TRY IT => Convert the lines of source text in the records into a numbered list, leaving out blank lines and the pictures.

ENTRIES SUPPLIED =>
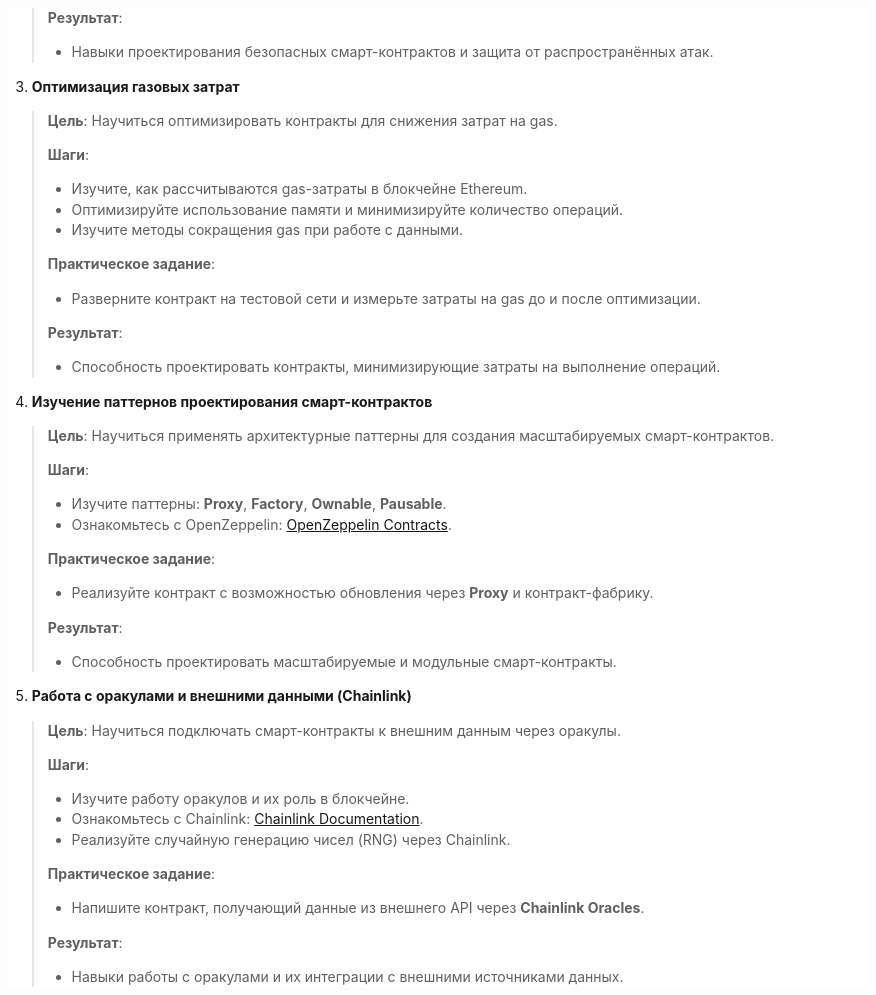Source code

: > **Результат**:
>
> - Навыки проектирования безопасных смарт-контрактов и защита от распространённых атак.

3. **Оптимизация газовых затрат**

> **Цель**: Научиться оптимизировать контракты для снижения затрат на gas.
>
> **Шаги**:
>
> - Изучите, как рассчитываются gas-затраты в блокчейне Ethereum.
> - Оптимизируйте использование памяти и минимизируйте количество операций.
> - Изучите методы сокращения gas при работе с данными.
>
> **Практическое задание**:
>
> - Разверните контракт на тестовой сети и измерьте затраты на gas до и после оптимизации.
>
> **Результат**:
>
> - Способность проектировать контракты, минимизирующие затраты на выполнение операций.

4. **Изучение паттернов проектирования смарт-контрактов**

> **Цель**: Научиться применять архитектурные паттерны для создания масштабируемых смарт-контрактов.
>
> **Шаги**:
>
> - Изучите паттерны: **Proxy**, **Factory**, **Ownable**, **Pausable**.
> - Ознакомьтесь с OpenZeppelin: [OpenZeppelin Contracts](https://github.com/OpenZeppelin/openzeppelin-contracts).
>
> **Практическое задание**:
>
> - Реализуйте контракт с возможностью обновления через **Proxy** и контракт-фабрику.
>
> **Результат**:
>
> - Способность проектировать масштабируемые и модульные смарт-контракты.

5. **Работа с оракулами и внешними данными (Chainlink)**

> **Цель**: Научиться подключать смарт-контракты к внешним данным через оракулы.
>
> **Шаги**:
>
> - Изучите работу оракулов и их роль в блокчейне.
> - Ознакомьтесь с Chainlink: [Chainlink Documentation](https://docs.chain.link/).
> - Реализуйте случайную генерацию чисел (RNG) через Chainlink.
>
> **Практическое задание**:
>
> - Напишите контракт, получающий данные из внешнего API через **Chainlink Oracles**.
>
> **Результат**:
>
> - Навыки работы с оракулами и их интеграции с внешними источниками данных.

ANSWER SPACE =>
1. Source code
2. : > **Результат**:
3. >
4. > - Навыки проектирования безопасных смарт-контрактов и защита от распространённых атак.
5. 3. **Оптимизация газовых затрат**
6. > **Цель**: Научиться оптимизировать контракты для снижения затрат на gas.
7. >
8. > **Шаги**:
9. >
10. > - Изучите, как рассчитываются gas-затраты в блокчейне Ethereum.
11. > - Оптимизируйте использование памяти и минимизируйте количество операций.
12. > - Изучите методы сокращения gas при работе с данными.
13. >
14. > **Практическое задание**:
15. >
16. > - Разверните контракт на тестовой сети и измерьте затраты на gas до и после оптимизации.
17. >
18. > **Результат**:
19. >
20. > - Способность проектировать контракты, минимизирующие затраты на выполнение операций.
21. 4. **Изучение паттернов проектирования смарт-контрактов**
22. > **Цель**: Научиться применять архитектурные паттерны для создания масштабируемых смарт-контрактов.
23. >
24. > **Шаги**:
25. >
26. > - Изучите паттерны: **Proxy**, **Factory**, **Ownable**, **Pausable**.
27. > - Ознакомьтесь с OpenZeppelin: [OpenZeppelin Contracts](https://github.com/OpenZeppelin/openzeppelin-contracts).
28. >
29. > **Практическое задание**:
30. >
31. > - Реализуйте контракт с возможностью обновления через **Proxy** и контракт-фабрику.
32. >
33. > **Результат**:
34. >
35. > - Способность проектировать масштабируемые и модульные смарт-контракты.
36. 5. **Работа с оракулами и внешними данными (Chainlink)**
37. > **Цель**: Научиться подключать смарт-контракты к внешним данным через оракулы.
38. >
39. > **Шаги**:
40. >
41. > - Изучите работу оракулов и их роль в блокчейне.
42. > - Ознакомьтесь с Chainlink: [Chainlink Documentation](https://docs.chain.link/).
43. > - Реализуйте случайную генерацию чисел (RNG) через Chainlink.
44. >
45. > **Практическое задание**:
46. >
47. > - Напишите контракт, получающий данные из внешнего API через **Chainlink Oracles**.
48. >
49. > **Результат**:
50. >
51. > - Навыки работы с оракулами и их интеграции с внешними источниками данных.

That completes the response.